米野党・民主党の全国委員会は15日、南部テキサス州で開いた会合で、2028年大統領選の候補を選ぶ予備選を南部サウスカロライナ州で最初に行う方針を決定した。
多様な有権者の州を早期に
同州は黒人有権者が多く、続いて実施されるヒスパニック(中南米系)が多い西部ネバダ州とともに、党内主流の穏健派候補が有利とされる。急進左派候補の勢いをそぐ狙いがあるとみられる。

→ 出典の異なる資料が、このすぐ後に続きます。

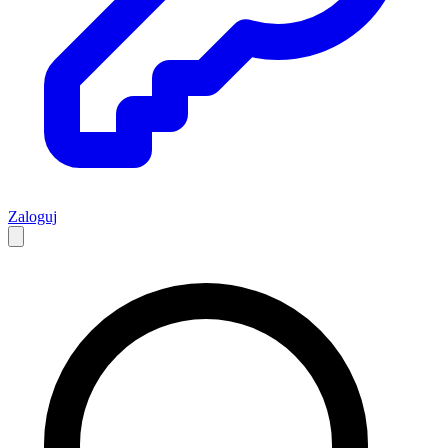
Zaloguj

民主党の候補者選びは中西部アイオワ州を皮切りに行われることが多く、白人有権者が大半を占めるため急進左派に有利とされてきた。20年大統領選に勝利した穏健派のバイデン前大統領は同州党員集会で大敗している。
バイデン氏圧勝の州が起点
バイデン氏が当初再選を目指していた24年大統領選の予備選ではサウスカロライナ州が最初の州に選ばれ、同氏が圧勝した。
28年大統領選の予備選は1月22日投開票のサウスカロライナ州に続き、ネバダ州(2月1日)▽東部ニューハンプシャー州(同8日)▽西部ニューメキシコ州(15日)▽中西部ミシガン州(22日)▽南部バージニア州(29日)と実施される。
委員長は多様性を強調
民主党全国委のマーティン委員長は新たな日程について、黒人やヒスパニック、非大卒者、労働組合、退役軍人など多様な有権者の意向が反映されやすい州を予備選前半戦に選んだと説明。「民主党史上、最も多様性に富んだ早期予備選だ」と強調した。